Kommen wir zur größten Neuerung, der nun möglichen internen 4K-Videoaufzeichnung direkt in der Kamera. Wer die Sache bei dem Vorgängermodell RX0 nicht verfolgt hat, wundert sich wahrscheinlich, warum wir das "intern" immer so betonen. Tatsächlich konnte auch die RX0 schon in 4K filmen, aber das nicht auf die eingelegte MicroSD-Karte speichern, sondern nur an die HDMI-Buchse ausgeben. Man konnte also, zumindest in der Theorie, einen großen externen Recorder an die HDMI-Buchse anschließen und das 4K-Video der Kamera aufnehmen, d. h. im Grund speichern. Sicherlich lassen sich irgendwelche besonderen Anwendungen konstruieren, in denen sowas Sinn macht. Praktisch ist das aber nicht und läuft auch irgendwie dem Konzept der kleinen Kamera entgegen.

  • Bild Da die Sony DSC-RX0 II kein Programmwahlrad hat, muss selbst die Umschaltung z. B. von Foto auf Video mit mehreren Tastendrücken umständlich über den kleinen Bildschirm und die Richtungstasten gemacht werden. [Foto: MediaNord]

    Da die Sony DSC-RX0 II kein Programmwahlrad hat, muss selbst die Umschaltung z. B. von Foto auf Video mit mehreren Tastendrücken umständlich über den kleinen Bildschirm und die Richtungstasten gemacht werden. [Foto: MediaNord]

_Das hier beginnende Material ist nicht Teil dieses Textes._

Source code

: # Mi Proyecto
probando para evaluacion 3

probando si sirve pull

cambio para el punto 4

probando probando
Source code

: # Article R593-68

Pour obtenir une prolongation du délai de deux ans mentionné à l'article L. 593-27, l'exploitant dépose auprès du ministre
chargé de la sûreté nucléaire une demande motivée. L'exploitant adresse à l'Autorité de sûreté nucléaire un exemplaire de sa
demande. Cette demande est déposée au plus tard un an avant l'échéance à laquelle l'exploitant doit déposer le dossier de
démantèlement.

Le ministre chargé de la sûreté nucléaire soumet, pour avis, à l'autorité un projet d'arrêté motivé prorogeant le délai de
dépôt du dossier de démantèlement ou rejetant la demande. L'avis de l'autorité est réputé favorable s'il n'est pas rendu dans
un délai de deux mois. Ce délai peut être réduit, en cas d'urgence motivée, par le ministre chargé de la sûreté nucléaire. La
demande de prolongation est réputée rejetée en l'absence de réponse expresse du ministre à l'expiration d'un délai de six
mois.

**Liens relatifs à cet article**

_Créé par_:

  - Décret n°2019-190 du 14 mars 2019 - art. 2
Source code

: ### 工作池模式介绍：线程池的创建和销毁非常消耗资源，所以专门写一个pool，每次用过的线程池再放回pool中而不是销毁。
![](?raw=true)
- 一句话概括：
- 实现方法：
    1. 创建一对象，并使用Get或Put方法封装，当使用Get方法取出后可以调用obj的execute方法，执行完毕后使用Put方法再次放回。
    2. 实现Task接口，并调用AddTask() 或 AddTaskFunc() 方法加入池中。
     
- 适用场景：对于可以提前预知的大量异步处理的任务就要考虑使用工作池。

Die RX0 II kann das 4K-Video also jetzt direkt auf die Speicherkarte speichern. Warum das nun bei der RX0 II geht und bei der RX0 nicht, ist nicht überliefert. Wir vermuteten im letzten Test entweder thermische Probleme oder dass der Mini-Akku dann zu schnell schlapp machen würde. 4K-Videos sind sehr rechenintensiv und diese zu erzeugen und zu speichern erzeugt viel Wärme. Vielleicht hat Sony das durch das minimal größere Gehäuse bzw. die "Auslagerung" des Monitors jetzt irgendwie gelöst. Beide Bedenken bestätigen sich leider. Beim Filmen in 4K hat die Kamera im Setup-Menü zwei Einstellungen, die entscheidend für die Aufzeichnungsdauer sind. Im Standard-Modus wird die RX0 II äußerlich nur handwarm, aber die Videos brechen, je nach Start-Temperatur, bereits unter "Schreibtisch-Bedingungen" (keine Sonneneinstrahlung) nach maximal ca. 13 Minuten ab und die Kamera schaltet sich aus. Startet man die Aufnahme dann gleich neu, kann auch schon nach 2 Minuten wieder Schluss sein. Lässt man sie länger abkühlen, sind es mal 8 Minuten, mal 12 Minuten. Insgesamt konnten wir so in fünf Clips 47 Minuten 4K-Video aufzeichnen, dann war der leistungsschwache 700mAh-Akku leer.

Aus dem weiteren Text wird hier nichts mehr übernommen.